- [Data section]:
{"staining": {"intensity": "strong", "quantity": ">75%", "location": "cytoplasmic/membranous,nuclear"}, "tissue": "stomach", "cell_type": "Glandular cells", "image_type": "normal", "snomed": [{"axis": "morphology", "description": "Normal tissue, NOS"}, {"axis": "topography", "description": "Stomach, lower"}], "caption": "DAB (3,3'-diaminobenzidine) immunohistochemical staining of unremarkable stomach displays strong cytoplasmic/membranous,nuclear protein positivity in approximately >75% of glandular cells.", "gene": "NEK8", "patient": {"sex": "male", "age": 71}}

---

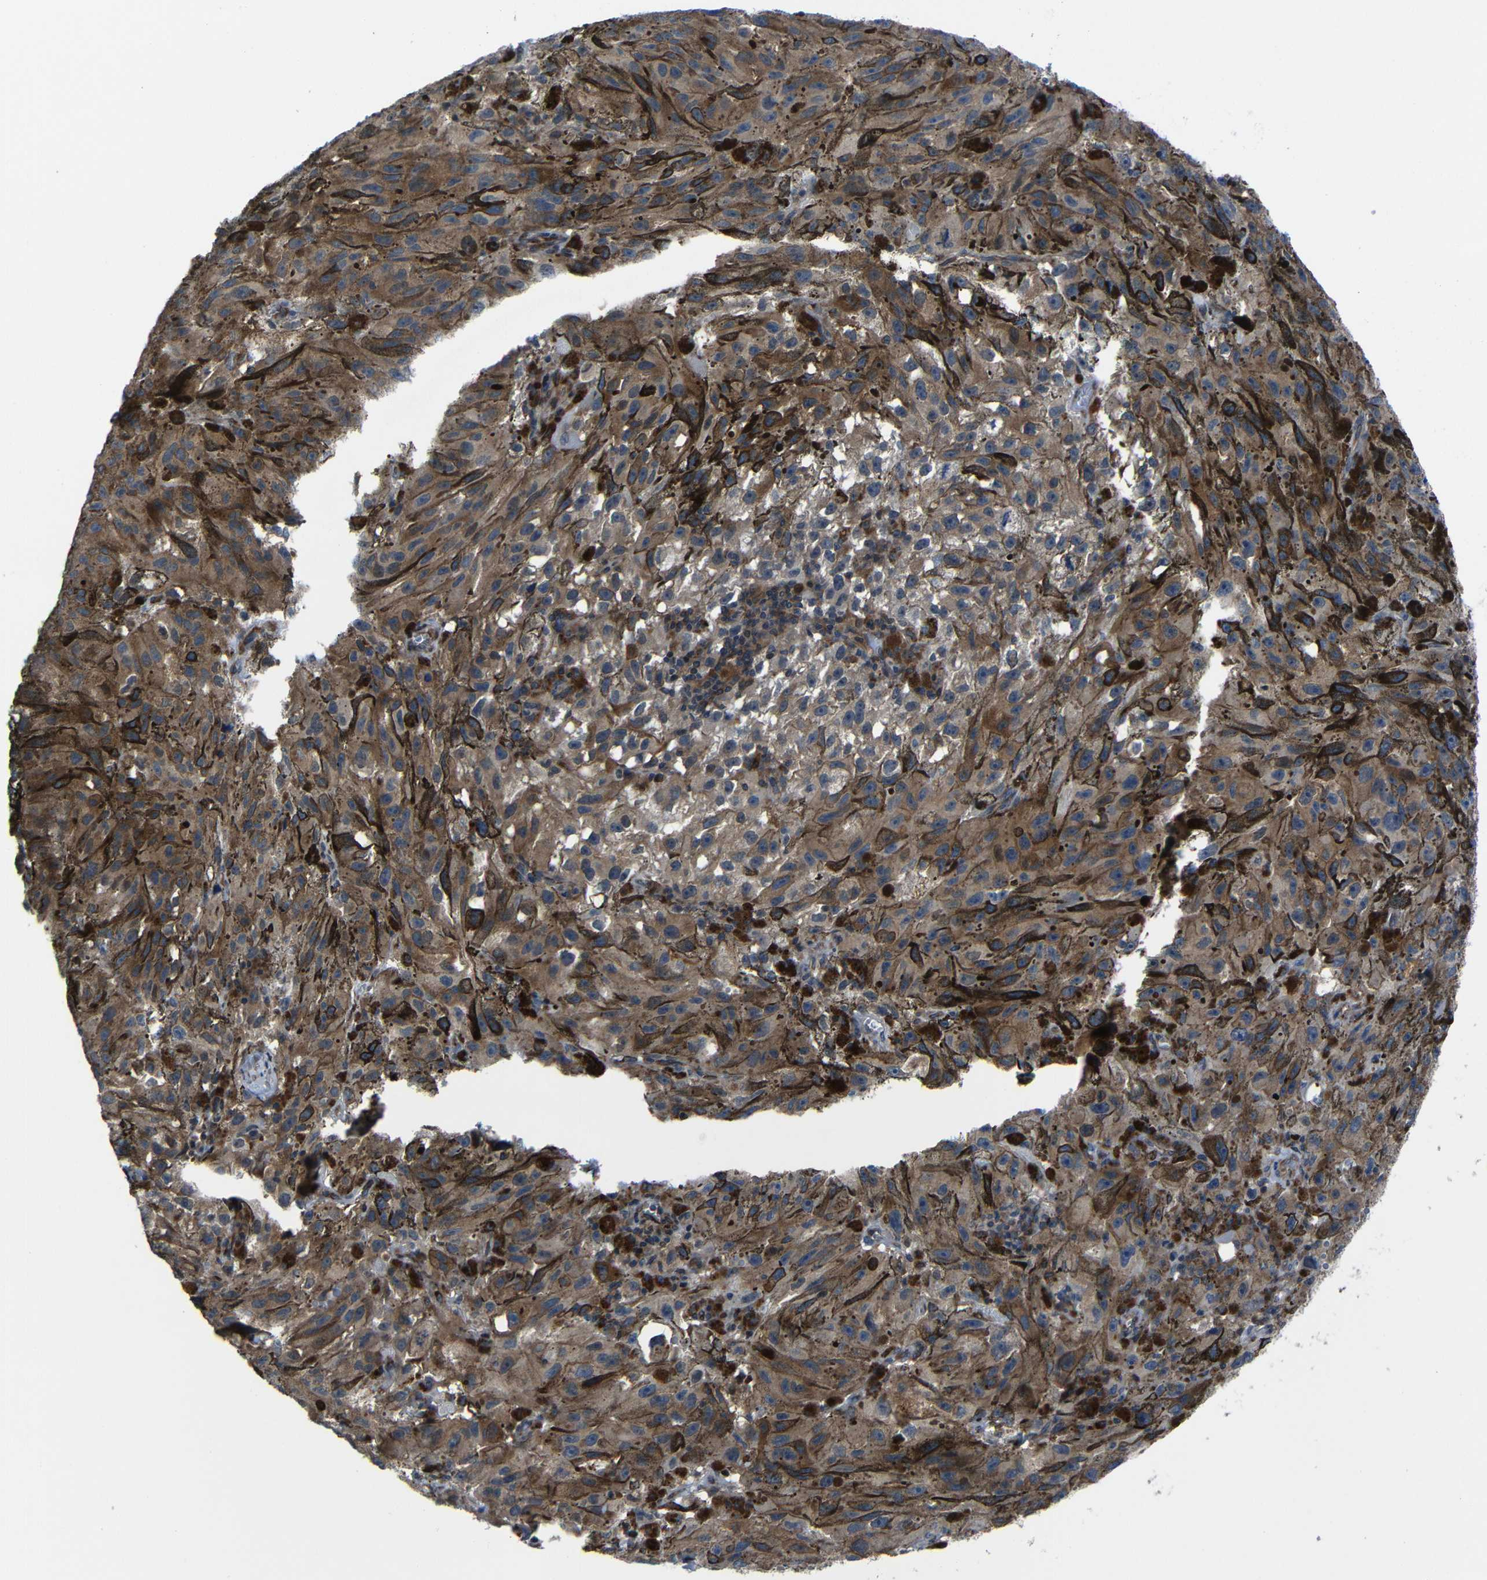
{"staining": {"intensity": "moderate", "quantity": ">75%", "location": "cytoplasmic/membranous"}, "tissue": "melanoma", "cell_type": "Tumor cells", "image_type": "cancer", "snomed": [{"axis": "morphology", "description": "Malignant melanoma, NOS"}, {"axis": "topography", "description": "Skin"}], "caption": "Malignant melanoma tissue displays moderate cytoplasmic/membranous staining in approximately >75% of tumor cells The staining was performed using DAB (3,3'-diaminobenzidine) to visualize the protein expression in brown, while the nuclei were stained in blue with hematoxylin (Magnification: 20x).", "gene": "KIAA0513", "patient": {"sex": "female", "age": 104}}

* * *

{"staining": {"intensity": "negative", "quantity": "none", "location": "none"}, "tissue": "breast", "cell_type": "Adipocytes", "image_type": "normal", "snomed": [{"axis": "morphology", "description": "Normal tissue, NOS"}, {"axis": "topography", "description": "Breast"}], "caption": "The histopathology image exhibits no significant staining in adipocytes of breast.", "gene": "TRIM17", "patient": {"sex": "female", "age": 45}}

- [Exercise details]: Select every line of the records holding the string "diaminobenzidine".

- [Response box]:
{"staining": {"intensity": "strong", "quantity": ">75%", "location": "cytoplasmic/membranous,nuclear"}, "tissue": "stomach", "cell_type": "Glandular cells", "image_type": "normal", "snomed": [{"axis": "morphology", "description": "Normal tissue, NOS"}, {"axis": "topography", "description": "Stomach, lower"}], "caption": "DAB (3,3'-diaminobenzidine) immunohistochemical staining of unremarkable stomach displays strong cytoplasmic/membranous,nuclear protein positivity in approximately >75% of glandular cells.", "gene": "NEK8", "patient": {"sex": "male", "age": 71}}
{"staining": {"intensity": "moderate", "quantity": ">75%", "location": "cytoplasmic/membranous"}, "tissue": "melanoma", "cell_type": "Tumor cells", "image_type": "cancer", "snomed": [{"axis": "morphology", "description": "Malignant melanoma, NOS"}, {"axis": "topography", "description": "Skin"}], "caption": "Malignant melanoma tissue displays moderate cytoplasmic/membranous staining in approximately >75% of tumor cells The staining was performed using DAB (3,3'-diaminobenzidine) to visualize the protein expression in brown, while the nuclei were stained in blue with hematoxylin (Magnification: 20x).", "gene": "KIAA0513", "patient": {"sex": "female", "age": 104}}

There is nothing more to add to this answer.